What is the conversion factor for qubits (qudits) to bits/bytes in classical information theory/computation theory?
I mean, how can we know how many "bits/bytes" process, e.g., a 60 qubit quantum computer (quamputer), are equivalent to classical bits (dits)?What about memories and velocities in "attaniable" quantum computers versus classical current memories and computer velocities(GHz)?
Quantum information is highly constrained compared to classical information, yet has extra degrees of freedom that in a sense are "worth more" than classical bits. But this is not merely that N qubits can store M bits:
It is sometimes useful to distinguish between the different quantum information resources in terms of (classical) bits, qubits and ebits (entanglement bits). A maximally entangled two qubit state (a Bell state) has 1 ebit: tasks requiring X ebits can be done with X or more Bell states but not fewer.

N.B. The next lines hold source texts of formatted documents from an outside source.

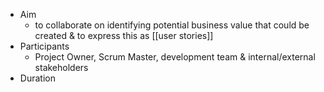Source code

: - Aim
	- to collaborate on identifying potential business value that could be created & to express this as [[user stories]]
- Participants
	- Project Owner, Scrum Master, development team & internal/external stakeholders
- Duration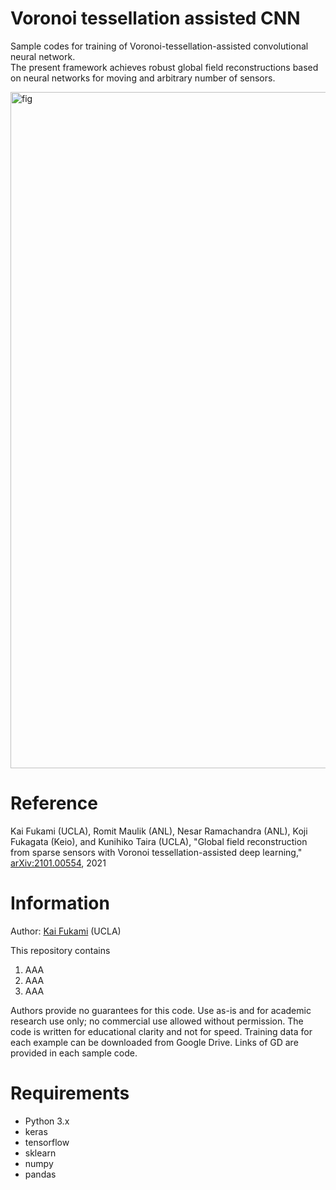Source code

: # Voronoi tessellation assisted CNN
Sample codes for training of Voronoi-tessellation-assisted convolutional neural network.  
The present framework achieves robust global field reconstructions based on neural networks for moving and arbitrary number of sensors.

<img width="1082" alt="fig" src="https://user-images.githubusercontent.com/62085615/111016650-7ef14f00-83f2-11eb-9f2e-330d34ea16eb.png">

# Reference
Kai Fukami (UCLA), Romit Maulik (ANL), Nesar Ramachandra (ANL), Koji Fukagata (Keio), and Kunihiko Taira (UCLA), "Global field reconstruction from sparse sensors with Voronoi tessellation-assisted deep learning," [arXiv:2101.00554](https://arxiv.org/abs/2101.00554), 2021

# Information
Author: [Kai Fukami](https://scholar.google.co.jp/citations?user=ipJb8qcAAAAJ&hl=en) (UCLA)

This repository contains

1. AAA
2. AAA
3. AAA

Authors provide no guarantees for this code. Use as-is and for academic research use only; no commercial use allowed without permission. The code is written for educational clarity and not for speed.
Training data for each example can be downloaded from Google Drive. Links of GD are provided in each sample code. 

# Requirements
* Python 3.x  
* keras  
* tensorflow
* sklearn
* numpy
* pandas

This extra value can be expressed through "Bennett's laws":
1 qubit $\succeq$ 1 bit (qubits can transmit bits)
1 qubit $\succeq$ 1 ebit (qubits can generate entanglement)
1 qubit + 1 ebit $\succeq$ 2 bits (superdense coding)
1 ebit + 2 bits $\succeq$ 1 qubit (quantum teleportation)
where $\succeq$ means "can do the job of". The no-signalling theorem rules out using one ebit to do the job of one bit, and the no-teleportation theorem rules out using any number of bits to do the job of one qubit.
The Holevo bound implies that amount of classical information that can be retrieved from $n$ qubits is just $n$ classical bits, despite the much larger amount of information in the qubits.
$n$ qubits in a computation allow computing up to $2^n$ function evaluations in parallel... but only $n$ bits, randomly sampled from a probability distribution due to the quantum computation done, can be retrieved at the end. So 60 qubits are at most worth $2^{60}$ operations but will only give you 60 bits of information at the end. They can also perform nonclassical tricks according to Bennett's laws.
As for speed, see the quantum speed limits. Basically, the fastest you can move between distinguishable quantum states is set by the energy you put into the system, not the number of bits.
I think one concept to grasp here is quantum parallelism. GHz refers to how fast a computer does 1 computation (A billionth of a second) and classic computers do 1 computation at a time (or a few in multi-core computers). However in a quantum computer multiple computations can be done at once in parallel.
Ultimately when you input Qubits into a system they are identical to regular bits... and when you measure the Qubits they are the same as bits... the interesting property about Qubits is the algorithms you can perform on them because of the quantum properties (assuming you can bring them back to a form where the measured results become useful bits).
Qubit (Qudit) equivalence with classical bits:
$1 \; qubit=2\; classical\; bits$ and $1 \; qudit=D\; classical\; dits $
$N \; qubits=2^N\; classical\; bits$ and $N \; qudit=D^N\; classical\; dits $
As 1 byte= 8 bits=$2^8\;bits$, or $1\;bit= 2^{-3}\;bytes=0.125\;bytes$, we have also
$N \; qubits=2^{N-3}\; classical\; bytes$ and $N \; qudytes=D^{N-3}\; classical\; dits $
Of course, one could define also the qubyte (8 qubits) and the qudyte avoid the -3 extra exponent and keep parallelism with classical information theory. It is trivial to get the equivalence with kilobytes.
The value of a qubit is, in effect, a complex number. To specify a complex number requires an infinite (and in fact uncountable) number of bits. So in terms of the information that's stored, a qubit is the equivalent of a large infinite number of bits.
You cannot, of course, extract all of that information. As Peter Shor points out in comments, Holevo's Theroem says that you can extract at most one bit.